■ **WORK REQUEST**
Output each line of the data word for word, from the first through the line that holds "- **Alternatives Considered**: MongoDB, MySQL, SQLite", and leave off whatever follows.

■ **ENTRIES SHOWN**
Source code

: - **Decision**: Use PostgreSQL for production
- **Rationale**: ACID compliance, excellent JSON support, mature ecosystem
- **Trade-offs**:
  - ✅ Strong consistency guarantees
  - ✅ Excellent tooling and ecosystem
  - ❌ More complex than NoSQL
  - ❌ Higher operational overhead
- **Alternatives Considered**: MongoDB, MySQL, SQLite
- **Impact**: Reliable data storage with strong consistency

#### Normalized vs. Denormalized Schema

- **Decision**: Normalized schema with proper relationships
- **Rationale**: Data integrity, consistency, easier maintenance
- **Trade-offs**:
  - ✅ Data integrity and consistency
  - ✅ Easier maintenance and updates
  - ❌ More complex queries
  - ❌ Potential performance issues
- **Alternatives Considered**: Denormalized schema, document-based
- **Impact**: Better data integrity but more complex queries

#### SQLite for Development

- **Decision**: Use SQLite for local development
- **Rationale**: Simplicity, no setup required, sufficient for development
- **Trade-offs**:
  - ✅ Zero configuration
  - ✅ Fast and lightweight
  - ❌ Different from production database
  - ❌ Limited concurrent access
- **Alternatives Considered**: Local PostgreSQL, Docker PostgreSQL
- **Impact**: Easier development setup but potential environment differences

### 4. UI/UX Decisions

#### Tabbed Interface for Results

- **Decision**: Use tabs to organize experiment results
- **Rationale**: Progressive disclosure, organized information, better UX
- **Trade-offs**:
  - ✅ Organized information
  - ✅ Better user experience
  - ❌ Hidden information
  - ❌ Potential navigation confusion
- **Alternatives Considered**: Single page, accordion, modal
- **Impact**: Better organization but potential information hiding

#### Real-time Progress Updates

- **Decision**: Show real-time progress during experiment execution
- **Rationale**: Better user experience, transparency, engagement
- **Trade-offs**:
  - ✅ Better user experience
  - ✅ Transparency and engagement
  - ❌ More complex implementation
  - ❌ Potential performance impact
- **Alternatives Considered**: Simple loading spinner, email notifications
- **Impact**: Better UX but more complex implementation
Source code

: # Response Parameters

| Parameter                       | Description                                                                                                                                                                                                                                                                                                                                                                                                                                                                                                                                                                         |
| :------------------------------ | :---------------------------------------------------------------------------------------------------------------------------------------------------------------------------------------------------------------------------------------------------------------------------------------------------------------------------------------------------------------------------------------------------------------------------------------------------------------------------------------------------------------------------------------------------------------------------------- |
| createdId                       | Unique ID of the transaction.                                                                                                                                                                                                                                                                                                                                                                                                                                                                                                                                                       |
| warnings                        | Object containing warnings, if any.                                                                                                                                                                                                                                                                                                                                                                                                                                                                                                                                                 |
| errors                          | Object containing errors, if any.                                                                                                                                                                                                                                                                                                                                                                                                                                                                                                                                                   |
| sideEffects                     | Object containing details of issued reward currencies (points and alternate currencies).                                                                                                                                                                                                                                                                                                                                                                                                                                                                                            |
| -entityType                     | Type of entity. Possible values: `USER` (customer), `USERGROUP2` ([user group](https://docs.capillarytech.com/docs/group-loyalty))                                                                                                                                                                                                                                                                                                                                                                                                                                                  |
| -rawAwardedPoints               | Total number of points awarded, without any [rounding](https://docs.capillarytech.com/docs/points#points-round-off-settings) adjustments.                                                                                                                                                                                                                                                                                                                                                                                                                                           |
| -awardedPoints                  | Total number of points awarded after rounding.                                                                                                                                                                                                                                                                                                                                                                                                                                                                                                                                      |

■ **SOLUTION TO THE PROBLEM**
Source code

: - **Decision**: Use PostgreSQL for production
- **Rationale**: ACID compliance, excellent JSON support, mature ecosystem
- **Trade-offs**:
  - ✅ Strong consistency guarantees
  - ✅ Excellent tooling and ecosystem
  - ❌ More complex than NoSQL
  - ❌ Higher operational overhead
- **Alternatives Considered**: MongoDB, MySQL, SQLite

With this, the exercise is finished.